→ Exercise prompt
What are the lines from the top of the entries through the one with "pinky tip: (112, 118)"? Write them out exactly, with no pictures.

::: Records supplied

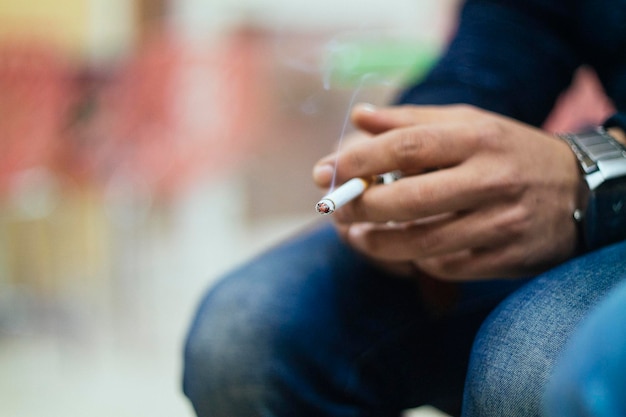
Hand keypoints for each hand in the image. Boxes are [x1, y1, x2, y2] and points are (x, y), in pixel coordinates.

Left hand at [313, 104, 584, 279]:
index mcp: (477, 138)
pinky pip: (444, 266)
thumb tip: (358, 117)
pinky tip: (406, 247)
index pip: (404, 148)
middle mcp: (490, 180)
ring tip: (358, 233)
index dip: (357, 161)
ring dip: (377, 243)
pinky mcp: (504, 258)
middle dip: (358, 207)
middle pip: (405, 200)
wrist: (580, 191)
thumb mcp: (468, 123)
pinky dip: (415, 258)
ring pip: (420, 243)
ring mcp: (500, 223)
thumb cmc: (509, 152)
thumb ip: (410, 121)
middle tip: (334, 209)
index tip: (325, 172)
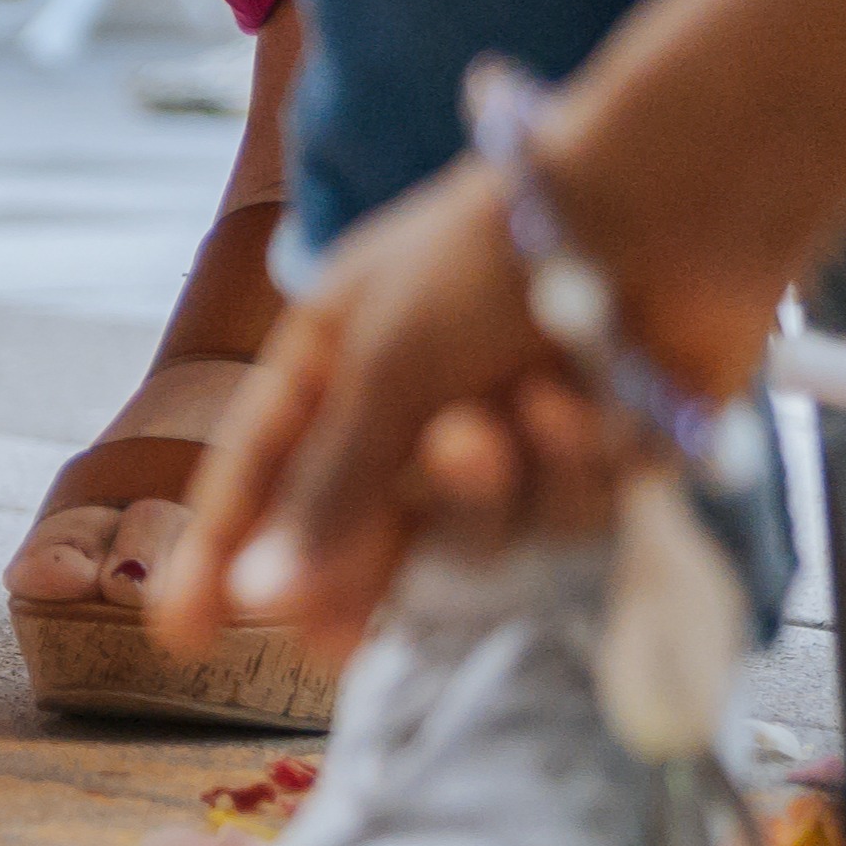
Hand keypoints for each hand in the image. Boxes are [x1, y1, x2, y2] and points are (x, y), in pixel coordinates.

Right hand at [151, 150, 667, 668]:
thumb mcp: (385, 365)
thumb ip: (327, 492)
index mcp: (338, 355)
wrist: (663, 209)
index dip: (219, 554)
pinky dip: (572, 471)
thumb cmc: (495, 256)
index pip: (260, 474)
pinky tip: (585, 404)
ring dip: (488, 493)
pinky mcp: (601, 465)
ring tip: (505, 421)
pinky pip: (567, 521)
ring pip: (479, 536)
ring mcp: (514, 439)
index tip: (182, 637)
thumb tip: (256, 599)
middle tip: (344, 633)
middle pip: (369, 530)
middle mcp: (419, 405)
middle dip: (368, 560)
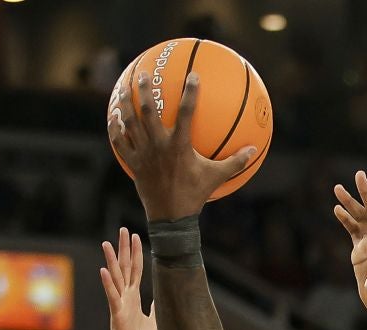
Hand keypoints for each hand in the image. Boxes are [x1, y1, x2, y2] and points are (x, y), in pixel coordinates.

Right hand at [99, 229, 156, 329]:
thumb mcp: (153, 322)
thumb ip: (154, 308)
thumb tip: (158, 298)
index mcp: (133, 297)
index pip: (135, 270)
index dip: (136, 253)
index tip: (136, 236)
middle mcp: (125, 297)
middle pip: (124, 268)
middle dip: (124, 248)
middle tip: (122, 229)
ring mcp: (120, 304)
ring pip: (115, 278)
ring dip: (112, 260)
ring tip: (107, 243)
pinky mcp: (117, 315)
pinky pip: (112, 296)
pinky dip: (108, 284)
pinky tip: (103, 270)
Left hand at [109, 72, 257, 222]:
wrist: (171, 219)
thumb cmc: (195, 196)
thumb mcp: (216, 177)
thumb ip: (235, 162)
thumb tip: (254, 149)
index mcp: (180, 146)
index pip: (187, 112)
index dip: (190, 92)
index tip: (193, 75)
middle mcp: (159, 146)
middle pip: (148, 111)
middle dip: (145, 90)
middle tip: (144, 74)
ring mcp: (144, 155)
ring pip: (130, 123)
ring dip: (125, 104)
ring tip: (123, 88)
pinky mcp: (133, 164)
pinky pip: (120, 144)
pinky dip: (114, 130)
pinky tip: (112, 118)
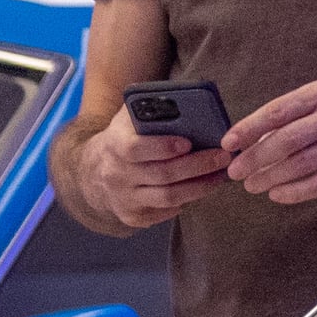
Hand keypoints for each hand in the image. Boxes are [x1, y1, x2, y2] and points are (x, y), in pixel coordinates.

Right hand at [72, 105, 228, 228]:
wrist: (94, 173)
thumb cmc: (123, 138)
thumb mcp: (127, 119)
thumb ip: (149, 107)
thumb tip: (184, 98)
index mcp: (114, 146)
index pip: (135, 149)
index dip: (162, 146)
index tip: (188, 142)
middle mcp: (116, 176)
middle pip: (161, 175)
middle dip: (197, 166)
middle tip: (223, 157)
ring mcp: (124, 200)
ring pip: (168, 198)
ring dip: (200, 187)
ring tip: (221, 175)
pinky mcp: (133, 217)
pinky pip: (166, 212)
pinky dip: (188, 200)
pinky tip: (202, 187)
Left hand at [223, 80, 316, 203]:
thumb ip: (300, 112)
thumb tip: (259, 137)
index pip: (277, 111)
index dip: (248, 129)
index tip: (229, 143)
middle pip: (284, 142)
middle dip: (254, 159)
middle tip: (236, 171)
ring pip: (298, 166)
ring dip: (269, 178)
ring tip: (253, 185)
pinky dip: (294, 192)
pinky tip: (278, 194)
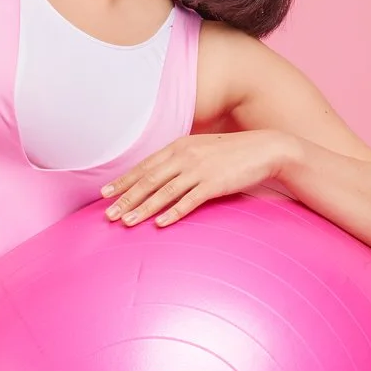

::::::

→ Solution
Hand keypoints for each hand in the image. Boxes are [x1, y1, x2, y2] and points are (x, y), in pixel coordinates.

Left hand at [313, 104, 584, 279]:
index mcp: (477, 138)
pinky pip: (444, 266)
thumb tip: (358, 117)
pinky tip: (406, 247)
index pip: (404, 148)
middle mcp: (490, 180)
ring tip: (358, 233)
index dip: (357, 161)
ring dip: (377, 243)
pinky mcp: (504, 258)
middle dip: (358, 207)
middle pip: (405, 200)
wrist: (580, 191)
thumb mcp: (468, 123)
pinky dip: (415, 258)
ring pip: (420, 243)
ring mcp: (500, 223)
thumb cmc: (509, 152)
thumb ip: (410, 121)
middle tip: (334, 209)
index tip: (325, 172)
Hand keypoints for each hand in the image. Boxes are [x1, y1, x2, y2] and points are (x, y), in pixel coordinates.

Right hand at [151, 150, 667, 668]:
thumb mcp: (385, 365)
thumb ip: (327, 492)
index mcp: (338, 355)
wrist: (663, 209)
index dip: (219, 554)
pinky dip: (572, 471)
thumb cmc: (495, 256)
index pip: (260, 474)
pinky tip: (585, 404)
ring dip: (488, 493)
pinky mcp: (601, 465)
ring tip: (505, 421)
pinky pip: (567, 521)
ring pip: (479, 536)
ring mcp: (514, 439)
index tip: (182, 637)
thumb tip: (256, 599)
middle tip: (344, 633)
middle pip: (369, 530)
middle mcp: (419, 405)
middle dip: (368, 560)
Hand keypoints for each hand in the image. Boxes are [x1, y1, x2, y2] and points are (x, y), in pixel coordinates.

Right hand at [99, 229, 156, 329]:
thumb mcp: (153, 322)
thumb ip: (154, 308)
thumb tip: (158, 298)
index mcp: (133, 297)
index pip: (135, 270)
index dip: (136, 253)
index tip: (136, 236)
middle mcp: (125, 297)
middle pip: (124, 268)
middle dip: (124, 248)
middle tip: (122, 229)
ring mcp: (120, 304)
ring pip: (115, 278)
ring dip: (112, 260)
ring tip: (107, 243)
pinky mcp: (117, 315)
pinky pip: (112, 296)
pinky dip: (108, 284)
pinky tip: (103, 270)
Left hand at [109, 72, 257, 222]:
wrist: (171, 219)
thumb cmc: (195, 196)
thumb mcp: (216, 177)
thumb ip: (235, 162)
thumb tip: (254, 149)
index mcp: (180, 146)
index pip: (187, 112)
index dip: (190, 92)
index tip: (193, 75)
middle mcp: (159, 146)
middle pip: (148, 111)
middle dip: (145, 90)
middle tip: (144, 74)
ring mcp: (144, 155)
ring pip: (130, 123)
ring dip: (125, 104)
ring tip: (123, 88)
pinky mcp: (133, 164)
pinky pip: (120, 144)
pinky dip: (114, 130)
pinky tip: (112, 118)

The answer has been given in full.